- _Given request 1_
Please turn the lines of the listing below into a numbered list, leaving out blank lines. Begin at the first line of the listing and stop after the line that contains "report: 4,15".

CURTAILMENT OF PRIVILEGES

Although Castile was slower than Aragon to receive impulses from abroad, in the early fourteenth century we begin to find traces of a similar movement of the Church against the Jews. In 1307 the aljama of Toledo complained to Fernando IV that the dean and chapter had obtained from Clement V bulls conferring on them jurisdiction over Jews, in virtue of which they were enforcing the canons against usury and stripping the Jewish community of its property. At this time there was no question in Spain, such as we shall see debated hereafter, of the royal prerogative to control obnoxious papal letters, and Fernando at once ordered the chapter to surrender the bulls; all action under them was pronounced void and restitution in double was threatened for all damage inflicted. The Jews, hesaid, were his Jews; they were not to be incapacitated from paying their taxes and the pope had no power to infringe on the rights of the crown. He instructed Ferran Nuñez de Pantoja to compel obedience and, after some offenders had been arrested, the frightened canons surrendered the bulls and abandoned their promising speculation, but the affair left behind it enmities which displayed themselves deplorably afterwards.[283]

In spite of the royal favor and protection, the legislation of the period commences to manifest a tendency to limit the privileges of the Jews, showing that popular sentiment was gradually turning against them. As early as 1286 Sancho IV agreed to deprive them of their special judges and, though the law was not generally enforced, it indicates the spirit that called for it and procured its repetition in the Córtes of Valladolid in 1307.[284]Complaints were loud and numerous of the Jewish tax-gatherers, and the young Fernando IV was obliged repeatedly to promise that the revenues should not be farmed out nor their collection be entrusted to caballeros, ecclesiastics or Jews. The turbulence which attended his minority and short reign and the minority of his son, Alfonso XI, afforded a favorable opportunity for the manifestation of hostility and the royal power was too weak to prevent the curtailment in various directions of the Jewish privileges.[285]We have seen, in the preceding chapter, the temper in which the Spanish prelates returned from the Council of Vienne in 1312 and the proscriptive legislation enacted by them in the Council of Zamora in 1313 and its successors. Everything favored the development of this spirit of intolerance, and at the Córtes of Burgos, in 1315, the regents of the young Alfonso XI conceded that the Clementine canon, abrogating all laws that permitted usury, should be enforced, that all mixed actions, civil and criminal, should be tried by the royal judges, that the evidence of a Jew should not be received against a Christian while that of a Christian was good against a Jew, that Jews were not to assume Christian names, Christian nurses were not to suckle Jews and sumptuary laws were directed against the luxury of Jewish vestments.[286]

This may be said to mark the commencement of the long struggle which, in spite of their wonderful powers of resistance, was to end in the destruction of the Spanish Jews. Throughout the varying phases of the conflict, the Church, in its efforts to arouse popular hatred, was powerfully aided by the odium which the Jews themselves excited through their ostentation, their usury and their functions as public officials.

- _Data shown_
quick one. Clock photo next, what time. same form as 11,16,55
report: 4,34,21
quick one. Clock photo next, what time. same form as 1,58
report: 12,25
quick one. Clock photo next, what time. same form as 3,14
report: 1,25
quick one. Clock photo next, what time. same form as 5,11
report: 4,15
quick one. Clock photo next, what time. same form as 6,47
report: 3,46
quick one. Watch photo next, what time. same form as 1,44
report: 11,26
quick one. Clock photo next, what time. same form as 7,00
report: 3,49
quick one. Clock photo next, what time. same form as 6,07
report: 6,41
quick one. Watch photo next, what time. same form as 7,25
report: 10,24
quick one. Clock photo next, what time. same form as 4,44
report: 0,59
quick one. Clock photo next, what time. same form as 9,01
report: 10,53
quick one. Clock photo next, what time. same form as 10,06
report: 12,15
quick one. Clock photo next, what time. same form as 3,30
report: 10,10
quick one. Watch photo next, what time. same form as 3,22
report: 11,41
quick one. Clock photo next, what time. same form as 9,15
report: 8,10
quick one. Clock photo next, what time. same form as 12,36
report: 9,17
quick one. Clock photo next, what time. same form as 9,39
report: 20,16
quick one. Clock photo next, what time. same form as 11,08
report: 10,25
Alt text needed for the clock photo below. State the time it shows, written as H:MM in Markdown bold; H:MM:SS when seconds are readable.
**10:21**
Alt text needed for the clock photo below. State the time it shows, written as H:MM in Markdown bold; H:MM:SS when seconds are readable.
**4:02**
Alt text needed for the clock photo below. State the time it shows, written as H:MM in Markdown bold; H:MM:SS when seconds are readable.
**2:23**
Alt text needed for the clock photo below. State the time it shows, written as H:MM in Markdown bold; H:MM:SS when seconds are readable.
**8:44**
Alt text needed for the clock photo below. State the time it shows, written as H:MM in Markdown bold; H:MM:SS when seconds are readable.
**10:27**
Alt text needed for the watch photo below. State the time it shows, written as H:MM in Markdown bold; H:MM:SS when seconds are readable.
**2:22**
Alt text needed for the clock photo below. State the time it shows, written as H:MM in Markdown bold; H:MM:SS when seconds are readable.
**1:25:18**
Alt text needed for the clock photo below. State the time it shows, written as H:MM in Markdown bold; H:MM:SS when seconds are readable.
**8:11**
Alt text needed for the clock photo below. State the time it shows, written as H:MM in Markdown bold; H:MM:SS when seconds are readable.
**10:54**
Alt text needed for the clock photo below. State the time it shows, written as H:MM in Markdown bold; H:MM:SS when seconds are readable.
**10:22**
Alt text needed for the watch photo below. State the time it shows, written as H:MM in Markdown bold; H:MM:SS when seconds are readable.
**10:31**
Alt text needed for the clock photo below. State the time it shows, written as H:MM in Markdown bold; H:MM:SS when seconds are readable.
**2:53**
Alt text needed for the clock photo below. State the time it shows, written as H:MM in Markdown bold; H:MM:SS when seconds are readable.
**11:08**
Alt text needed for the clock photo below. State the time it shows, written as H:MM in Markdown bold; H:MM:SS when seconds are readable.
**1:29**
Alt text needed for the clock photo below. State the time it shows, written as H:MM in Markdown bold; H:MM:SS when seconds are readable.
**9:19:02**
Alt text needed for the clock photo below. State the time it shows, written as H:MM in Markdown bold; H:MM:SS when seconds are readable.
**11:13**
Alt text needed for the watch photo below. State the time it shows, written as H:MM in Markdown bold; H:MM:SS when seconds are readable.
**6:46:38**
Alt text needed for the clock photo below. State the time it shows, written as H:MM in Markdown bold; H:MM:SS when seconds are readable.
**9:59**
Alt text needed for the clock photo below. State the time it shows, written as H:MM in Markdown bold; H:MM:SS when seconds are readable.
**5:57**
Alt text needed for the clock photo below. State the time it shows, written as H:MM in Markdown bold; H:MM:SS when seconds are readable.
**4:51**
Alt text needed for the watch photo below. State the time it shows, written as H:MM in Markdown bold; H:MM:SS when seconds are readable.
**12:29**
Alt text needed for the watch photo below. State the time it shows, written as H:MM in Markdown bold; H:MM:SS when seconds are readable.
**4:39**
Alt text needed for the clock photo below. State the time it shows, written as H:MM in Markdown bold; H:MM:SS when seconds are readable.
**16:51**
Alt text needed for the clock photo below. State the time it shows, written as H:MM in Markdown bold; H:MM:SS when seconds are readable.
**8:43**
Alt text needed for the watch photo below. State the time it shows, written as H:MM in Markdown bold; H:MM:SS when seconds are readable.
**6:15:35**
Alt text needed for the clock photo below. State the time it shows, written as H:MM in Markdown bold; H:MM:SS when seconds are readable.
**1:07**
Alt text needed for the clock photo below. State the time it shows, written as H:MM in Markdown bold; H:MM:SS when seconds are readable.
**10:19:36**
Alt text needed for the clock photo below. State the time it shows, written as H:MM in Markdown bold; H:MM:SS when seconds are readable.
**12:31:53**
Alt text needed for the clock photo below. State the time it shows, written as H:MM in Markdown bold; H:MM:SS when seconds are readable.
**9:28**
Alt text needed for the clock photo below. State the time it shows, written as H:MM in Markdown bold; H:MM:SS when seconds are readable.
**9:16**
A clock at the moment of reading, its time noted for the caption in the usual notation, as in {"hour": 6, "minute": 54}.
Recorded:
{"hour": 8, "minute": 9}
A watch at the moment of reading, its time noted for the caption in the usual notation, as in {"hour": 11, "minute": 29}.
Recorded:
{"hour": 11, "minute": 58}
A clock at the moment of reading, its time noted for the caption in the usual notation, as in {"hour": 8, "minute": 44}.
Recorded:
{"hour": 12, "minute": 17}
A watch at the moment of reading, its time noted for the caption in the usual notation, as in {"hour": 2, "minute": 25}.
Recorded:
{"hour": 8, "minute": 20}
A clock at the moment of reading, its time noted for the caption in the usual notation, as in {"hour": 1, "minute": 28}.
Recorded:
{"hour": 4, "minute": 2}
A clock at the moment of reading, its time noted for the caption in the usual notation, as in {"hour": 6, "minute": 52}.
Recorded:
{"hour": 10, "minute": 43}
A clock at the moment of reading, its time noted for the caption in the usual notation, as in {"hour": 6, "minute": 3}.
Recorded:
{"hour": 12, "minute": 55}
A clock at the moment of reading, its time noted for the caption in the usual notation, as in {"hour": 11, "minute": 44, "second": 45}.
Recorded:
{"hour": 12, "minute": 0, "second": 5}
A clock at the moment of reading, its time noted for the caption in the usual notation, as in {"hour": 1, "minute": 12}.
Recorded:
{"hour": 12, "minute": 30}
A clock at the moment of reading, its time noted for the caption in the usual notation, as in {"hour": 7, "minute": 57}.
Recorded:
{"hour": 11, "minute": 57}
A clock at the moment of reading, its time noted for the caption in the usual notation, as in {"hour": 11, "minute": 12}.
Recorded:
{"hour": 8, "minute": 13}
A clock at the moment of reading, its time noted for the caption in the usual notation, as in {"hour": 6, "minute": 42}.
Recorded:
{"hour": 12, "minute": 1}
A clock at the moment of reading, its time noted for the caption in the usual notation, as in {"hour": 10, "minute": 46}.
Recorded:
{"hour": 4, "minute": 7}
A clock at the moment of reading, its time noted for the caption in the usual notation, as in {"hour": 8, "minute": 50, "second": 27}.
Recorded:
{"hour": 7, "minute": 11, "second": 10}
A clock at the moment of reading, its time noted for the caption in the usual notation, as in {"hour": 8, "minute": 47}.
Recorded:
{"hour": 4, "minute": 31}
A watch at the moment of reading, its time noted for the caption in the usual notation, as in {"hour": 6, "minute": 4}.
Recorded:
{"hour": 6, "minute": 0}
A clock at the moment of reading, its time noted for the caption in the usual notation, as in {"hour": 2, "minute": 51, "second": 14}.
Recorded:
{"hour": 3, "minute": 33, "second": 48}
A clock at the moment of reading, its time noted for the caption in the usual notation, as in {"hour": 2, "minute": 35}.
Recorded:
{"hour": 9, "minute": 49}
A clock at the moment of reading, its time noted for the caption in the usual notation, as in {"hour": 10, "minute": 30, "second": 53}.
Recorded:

- _Given request 2_
From the passage above on the curtailment of privileges, reproduce word for word the part that begins at the words "This may be" and stops after the words "as public officials.".

- _Complete answer 1_
1. quick one. Clock photo next, what time. same form as 11,16,55
2. report: 4,34,21
3. quick one. Clock photo next, what time. same form as 1,58
4. report: 12,25
5. quick one. Clock photo next, what time. same form as 3,14
6. report: 1,25
7. quick one. Clock photo next, what time. same form as 5,11
8. report: 4,15

- _Complete answer 2_
This may be said to mark the commencement of the long struggle which, in spite of their wonderful powers of resistance, was to end in the destruction of the Spanish Jews. Throughout the varying phases of the conflict, the Church, in its efforts to arouse popular hatred, was powerfully aided by the odium which the Jews themselves excited through their ostentation, their usury and their functions as public officials.